HSBC Global Asset Management va lancer un compartiment européen à rendement absolu de format Ucits III en avril 2010, sous réserve des autorisations réglementaires, qui réplique la stratégie de son fonds vedette European Alpha Fund, basé aux iles Caïmans et créé en avril 2008. Le HSBC GIF European Alpha Equity Fund, qui fait partie de la gamme Global Investment Funds domiciliée au Luxembourg et disponible à la vente dans 35 pays environ, cherchera des opportunités – via une stratégie market neutral – dans l’univers des pays européens développés, principalement par le biais d’actions et de swaps actions. Le véhicule d’investissement, qui offre une liquidité quotidienne, va cibler des rendements actions avec un objectif de volatilité de 10 % et une corrélation minimale aux actions européennes. Le fonds sera géré par une équipe de quatre personnes, Vis Nayar étant le gérant principal. Ils chercheront à exploiter, dans un univers d’environ 700 actions, les anomalies de prix fondamentales, grâce à des stratégies quantitatives et qualitatives. Le portefeuille se composera environ de 80 lignes, dont 45 vendues à découvert. L’investissement minimum pour ce nouveau compartiment est de 5.000 dollars pour la part retail et 1 million de dollars pour les institutionnels. Les frais de gestion annuels sont de 1,5 % et 1 % respectivement. Les deux parts affichent une commission de performance de 20 % sur l’Euribor 1 mois.

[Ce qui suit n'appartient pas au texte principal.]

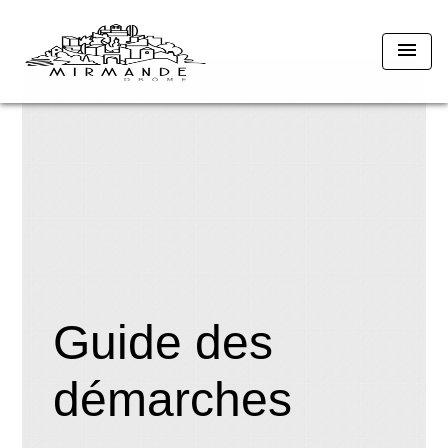
menu
Guide des
démarches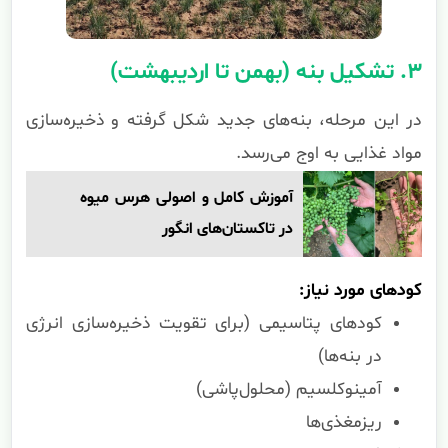
۳. تشکیل بنه (بهمن تا اردیبهشت)
در این مرحله، بنه‌های جدید شکل گرفته و ذخیره‌سازی
مواد غذایی به اوج می‌رسد.
آموزش کامل و اصولی هرس میوه
در تاکستان‌های انگور
کودهای مورد نیاز:
کودهای پتاسیمی (برای تقویت ذخیره‌سازی انرژی
در بنه‌ها)
آمینوکلسیم (محلول‌پاشی)
ریزمغذی‌ها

HSBC Asset Management a annoncé qu’elle lancera le 8 avril un nouveau compartiment de sa Sicav GIF, l’European Alpha Equity Fund, qui pourra être long ou court sur les actions européennes en investissant dans des titres vifs ou dans des dérivés.L’objectif pour ce hedge fund conforme à la directive OPCVM III consiste à générer une performance similaire à celle des actions avec une volatilité plafonnée à 10 % et une liquidité journalière. La gestion sera calquée sur celle du European Alpha Fund conçu pour les investisseurs institutionnels, rapporte Citywire, cité par Das Investment.

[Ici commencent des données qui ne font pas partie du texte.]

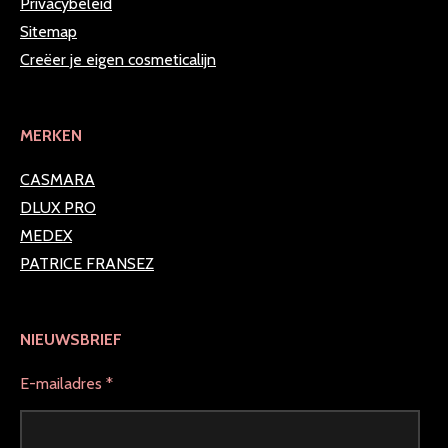
Privacybeleid
Sitemap
Creëer je eigen cosmeticalijn
MERKEN
CASMARA
DLUX PRO
MEDEX
PATRICE FRANSEZ
NIEUWSBRIEF
E-mailadres *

Xavier Mayol, directeur général adjoint de Banca Privada d’Andorra (BPA) et président de la société de gestion BPA Global Funds sera nommé le 22 mars directeur général de la nouvelle banque issue de la fusion avec le Banco Madrid, croit savoir Expansión. Cela fait suite à l’acquisition par la BPA du Banco Madrid auprès de la caisse d’épargne de Guipúzco, la Kutxa, pour environ 100 millions d’euros. D’après Cotizalia, ce montant correspond à 20 millions d’euros pour le parc immobilier, 30 millions pour le capital social et le reliquat pour environ 2 % de l’encours de la banque privée, qui serait de 2,4 milliards d’euros. BPA a l’intention de ne pas changer la stratégie du Banco Madrid. La banque privée andorrane avait fait son entrée sur le marché espagnol fin 2008, avec l’acquisition d’Interdin.L’achat du Banco Madrid a été rendue possible par la signature d’un accord d’échange de données fiscales entre l’Espagne et Andorre, document qui permet à la Principauté de ne plus figurer sur la liste espagnole des paradis fiscaux.
Leonardo Mathias ayant souhaité se replier sur le Portugal pour convenance personnelle, il a été remplacé comme directeur général pour l’Espagne et le Portugal chez Schroders par Carla Bergareche, qui est dans l’entreprise depuis septembre 1999. La nouvelle patronne de la société de gestion britannique pour la Péninsule ibérique est subordonnée àRichard Mountford, responsable mondial de l’intermédiation.
D’après Expansión, la Kutxa n’a pu vendre le Banco Madrid à la Banca Privada d’Andorra (BPA) que parce qu’elle a pris en charge la dette de Monteverde et accepté de provisionner 170 millions d’euros sur ses comptes de 2009 pour couvrir le crédit octroyé à cette société immobilière en faillite.
Deux traders crédit de Merrill Lynch et Credit Suisse ont décidé de lancer, à Madrid, un fonds d’arbitrage qui jouera spécifiquement sur le secteur bancaire, rapporte L’Agefi, avec pour objectif de lever 200 millions de dollars en 2010.